Als ich heute am Abend aus der Fabrik kam schien es zu schneien anzufangen, roch dazu aber zunächst nach frisch gemähter Wiese und dann wie das trockene, untere Ende eines Weinkorkens. Der Bus schaukelt einen dann zur Bahn usw. Im Hauptbahhof etwas zu erledigen gehabt, als ich aus dem Laden kam, wird auf dem Gleis daneben gerade der ME 2 nach Hamburg angesagt, dann denke ich so dran, wie es vielleicht sein könnte, heute noch dorthin zu fahren. Unten in der U-Bahn-Station steht eine junge Frau am Gleis und isst mit Stäbchen Nudeln aus einer Pappschachtel.
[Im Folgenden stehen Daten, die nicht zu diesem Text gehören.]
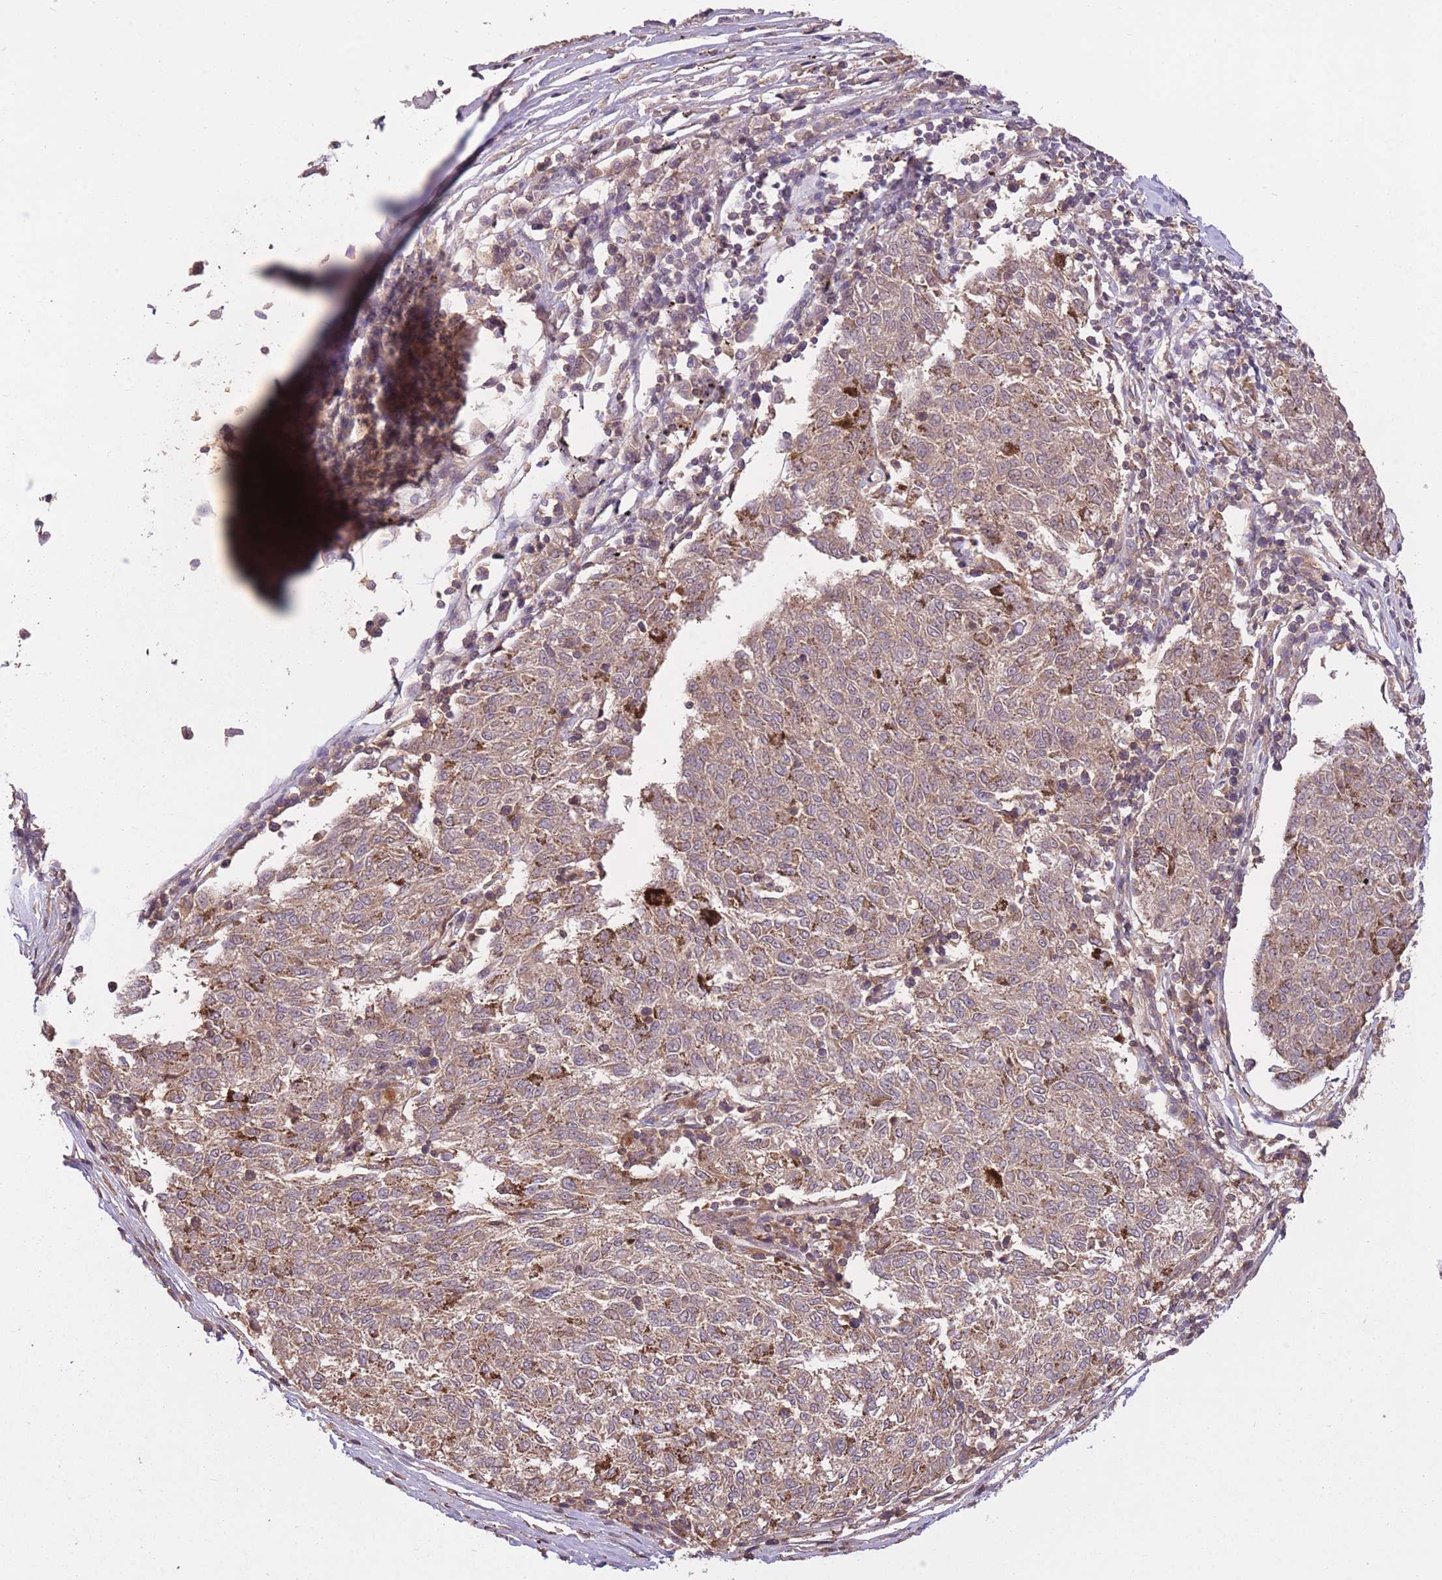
{"staining": {"intensity": "moderate", "quantity": ">75%", "location": "cytoplasmic/membranous"}, "tissue": "melanoma", "cell_type": "Tumor cells", "image_type": "cancer", "snomed": [{"axis": "morphology", "description": "Malignant melanoma, NOS"}, {"axis": "topography", "description": "Skin"}], "caption": "Moderate cytoplasmic/membranous staining for a protein is present in approximately >75% of tumor cells of melanoma using IHC.", "gene": "POLR3F", "patient": {"sex": "female", "age": 72}}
Das war eine so großstädtische Geste, das langte dann schon & wer will schon nach Hamburg, wo die Leute viel unfreundlicher sind.

In der Bahn nachhause unterhalten sich dann zwei, wie sich herausstellt, Briefmarkensammler, ggf. auf der Fahrt zur Vereinssitzung im Freizeitheim. Der Eine begrüsst den Anderen mit Was macht die Sammlung? und wünscht ihm dann ein frohes neues Jahr noch und das Sie immer Zahlungsfähig bleiben. Der Andere schaut wohl etwas irritiert und dann sagt der Erste wieder, das wäre doch ein guter Wunsch, sagt der Andere wenn das so ist, dann wünsche ich Ihnen das auch... So ist man dann quitt und gerät ins Fachsimpeln.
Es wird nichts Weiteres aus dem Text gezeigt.